P. Nakamura P. Nakamura
/ / 5 min read

Thermal problems in chiplet packages rarely announce themselves early. They show up after months of parallel work, when a package engineer discovers that the power map the RTL team handed over bears almost no resemblance to what the silicon actually does under load. By then, changing the bump array or the interposer layout is expensive. Changing the floorplan is worse.

Detailed view of a metallic heat sink showcasing technological design. Photo by Nic Wood on Pexels.

This is the real cost of siloed thermal co-design: not the heat itself, but the timing of when you find out about it.

Why the Handoff Model Breaks Down

In a monolithic SoC flow, thermal analysis sits comfortably at the back of physical design. Power intent gets refined through synthesis and place-and-route, and by the time a thermal model is needed, the power numbers are reasonably accurate. The package team gets a single die, a single thermal interface, and a straightforward path to the heat spreader.

Chiplet packages destroy that model. You now have multiple dies, potentially from different foundries, each with its own power density profile. Each die is also thermally coupled to its neighbors through the interposer, the substrate, and any underfill material between them. A compute chiplet running at 0.9 W/mm² will heat an adjacent HBM stack even if the HBM is barely active. That coupling changes HBM junction temperature, which changes refresh rate requirements, which changes effective memory bandwidth.

The RTL team didn't model that. They modeled their die in isolation.

The Coupling That Gets Ignored

Here's a concrete scenario.
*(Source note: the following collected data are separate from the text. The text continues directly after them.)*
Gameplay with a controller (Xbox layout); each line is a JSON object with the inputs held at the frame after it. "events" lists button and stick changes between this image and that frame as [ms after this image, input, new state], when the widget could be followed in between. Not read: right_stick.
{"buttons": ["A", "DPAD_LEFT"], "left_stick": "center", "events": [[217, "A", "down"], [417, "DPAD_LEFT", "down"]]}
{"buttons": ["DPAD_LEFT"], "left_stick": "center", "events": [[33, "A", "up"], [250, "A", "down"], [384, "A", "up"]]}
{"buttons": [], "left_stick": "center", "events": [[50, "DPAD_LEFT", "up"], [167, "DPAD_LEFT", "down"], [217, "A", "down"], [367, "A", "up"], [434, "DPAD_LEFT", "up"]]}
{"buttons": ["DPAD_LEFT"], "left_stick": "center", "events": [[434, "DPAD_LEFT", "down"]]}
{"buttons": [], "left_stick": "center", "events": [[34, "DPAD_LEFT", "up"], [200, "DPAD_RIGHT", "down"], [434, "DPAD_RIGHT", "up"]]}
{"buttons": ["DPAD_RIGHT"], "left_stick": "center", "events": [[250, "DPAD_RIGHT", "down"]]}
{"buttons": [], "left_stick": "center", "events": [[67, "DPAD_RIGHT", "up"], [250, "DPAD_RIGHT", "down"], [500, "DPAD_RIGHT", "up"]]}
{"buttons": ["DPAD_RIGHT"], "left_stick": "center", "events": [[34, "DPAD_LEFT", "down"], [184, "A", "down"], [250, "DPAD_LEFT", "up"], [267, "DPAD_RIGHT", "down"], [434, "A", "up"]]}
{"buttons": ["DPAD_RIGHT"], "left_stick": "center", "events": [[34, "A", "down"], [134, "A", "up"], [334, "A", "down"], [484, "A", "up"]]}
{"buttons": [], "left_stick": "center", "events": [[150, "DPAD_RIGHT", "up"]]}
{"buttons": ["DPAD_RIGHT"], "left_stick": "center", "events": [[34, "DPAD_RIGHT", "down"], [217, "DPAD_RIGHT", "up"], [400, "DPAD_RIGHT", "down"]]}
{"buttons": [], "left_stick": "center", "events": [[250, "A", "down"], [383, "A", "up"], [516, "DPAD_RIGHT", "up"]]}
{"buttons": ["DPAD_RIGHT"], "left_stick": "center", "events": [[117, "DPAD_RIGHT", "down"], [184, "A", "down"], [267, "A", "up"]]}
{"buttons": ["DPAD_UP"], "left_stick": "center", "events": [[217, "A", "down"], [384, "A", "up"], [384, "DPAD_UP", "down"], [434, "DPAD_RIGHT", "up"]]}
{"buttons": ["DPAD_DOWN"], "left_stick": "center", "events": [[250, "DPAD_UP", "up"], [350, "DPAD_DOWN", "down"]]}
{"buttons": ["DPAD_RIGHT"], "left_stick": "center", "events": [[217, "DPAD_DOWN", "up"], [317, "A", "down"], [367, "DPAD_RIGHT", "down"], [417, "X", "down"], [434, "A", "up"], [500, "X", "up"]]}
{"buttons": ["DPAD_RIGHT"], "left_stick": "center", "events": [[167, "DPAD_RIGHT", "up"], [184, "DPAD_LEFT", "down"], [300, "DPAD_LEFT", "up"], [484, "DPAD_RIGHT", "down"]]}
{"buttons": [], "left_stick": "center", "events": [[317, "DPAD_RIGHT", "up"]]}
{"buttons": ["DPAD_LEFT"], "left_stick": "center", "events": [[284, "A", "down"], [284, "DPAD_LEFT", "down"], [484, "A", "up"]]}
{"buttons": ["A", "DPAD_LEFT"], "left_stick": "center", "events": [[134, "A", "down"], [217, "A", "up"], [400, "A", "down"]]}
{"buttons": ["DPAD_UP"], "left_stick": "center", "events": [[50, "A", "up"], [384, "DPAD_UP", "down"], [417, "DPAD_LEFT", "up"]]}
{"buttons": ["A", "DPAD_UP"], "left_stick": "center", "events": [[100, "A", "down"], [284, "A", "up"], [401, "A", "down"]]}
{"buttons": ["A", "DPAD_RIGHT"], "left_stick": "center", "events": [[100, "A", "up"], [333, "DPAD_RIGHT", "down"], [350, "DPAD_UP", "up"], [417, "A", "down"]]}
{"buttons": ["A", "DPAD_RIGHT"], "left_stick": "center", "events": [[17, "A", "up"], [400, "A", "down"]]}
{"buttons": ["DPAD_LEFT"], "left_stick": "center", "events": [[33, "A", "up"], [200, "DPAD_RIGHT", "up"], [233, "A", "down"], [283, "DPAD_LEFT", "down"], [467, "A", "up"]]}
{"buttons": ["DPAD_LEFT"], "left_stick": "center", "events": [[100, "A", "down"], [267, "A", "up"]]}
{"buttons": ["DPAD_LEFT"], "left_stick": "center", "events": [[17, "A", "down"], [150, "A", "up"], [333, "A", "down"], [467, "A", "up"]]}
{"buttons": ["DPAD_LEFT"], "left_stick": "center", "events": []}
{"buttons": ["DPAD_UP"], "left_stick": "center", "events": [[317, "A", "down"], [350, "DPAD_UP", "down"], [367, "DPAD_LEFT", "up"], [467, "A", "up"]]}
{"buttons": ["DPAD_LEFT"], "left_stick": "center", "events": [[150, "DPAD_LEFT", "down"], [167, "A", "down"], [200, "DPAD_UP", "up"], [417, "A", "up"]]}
A 2.5D package carries a GPU compute die flanked by four HBM stacks on a silicon interposer. The compute die is 400 mm²; each HBM stack occupies roughly 100 mm². The package engineer ran thermal simulations using a uniform power map for the compute die: total TDP divided evenly across die area.

The RTL team, working in parallel, placed the memory controllers and high-activity shader clusters in the die quadrants nearest to the HBM stacks. That placement makes electrical sense: it minimizes die-to-die interconnect distance and reduces latency. But it concentrates the hottest logic within 5 mm of the temperature-sensitive DRAM.

Neither team was wrong. They were just optimizing for different objectives with no shared thermal model to arbitrate.

When the package came back from thermal characterization, the HBM stacks adjacent to those quadrants were running 11°C hotter than the simulation predicted. At those junction temperatures, the HBM vendor's reliability specs require derating. You either throttle the memory interface or you accept a shortened device lifetime. Neither answer is acceptable in a production AI accelerator.

What a Shared Thermal Model Actually Requires

The fix sounds simple: share thermal data earlier. The practice is harder.

A useful shared model needs power maps at realistic granularity (per functional block, not per die), a package thermal resistance network that includes interposer conductivity and TIM properties, and an agreed-upon set of workload scenarios that drive the worst-case power distribution. That last item is the one that stalls most programs. RTL teams work from microarchitectural assumptions; package engineers work from measured silicon. Bridging those two takes a committed co-design loop, not a one-time handoff.

The diagram below shows where that loop has to close:

graph TD
    A[RTL Power Intent] --> B(Block-Level Power Map)
    B --> C{Thermal Coupling Simulation}
    C --> D[Package Thermal Model]
    D --> E(Hotspot Identification)
    E --> F{Floorplan Constraint Update}
    F --> A
    D --> G[HBM Junction Temp Check]
    G --> F

The loop from hotspot identification back to RTL floorplan is where most programs break. It requires RTL designers to accept placement constraints that originate from package-level physics, not from timing or congestion. That's a cultural shift as much as a technical one.

Where the Industry Is Heading

Some EDA vendors are starting to close this gap with tools that ingest package thermal resistance matrices directly into floorplanning engines. The idea is to surface thermal coupling penalties as first-class placement costs alongside wirelength and timing. Cadence's Integrity 3D-IC platform and Synopsys's 3DIC Compiler both include thermal-aware placement capabilities, though their practical adoption depends heavily on whether the package data exists in a compatible format early enough to matter.

The format problem is underrated. Package engineers often work in Ansys or Siemens tools that export thermal results in formats RTL tools can't directly consume. Converting those results into something a floorplanner can use requires either scripting effort or a dedicated data exchange layer. UCIe defines electrical interfaces between chiplets; nobody has yet standardized the thermal data exchange that should accompany it.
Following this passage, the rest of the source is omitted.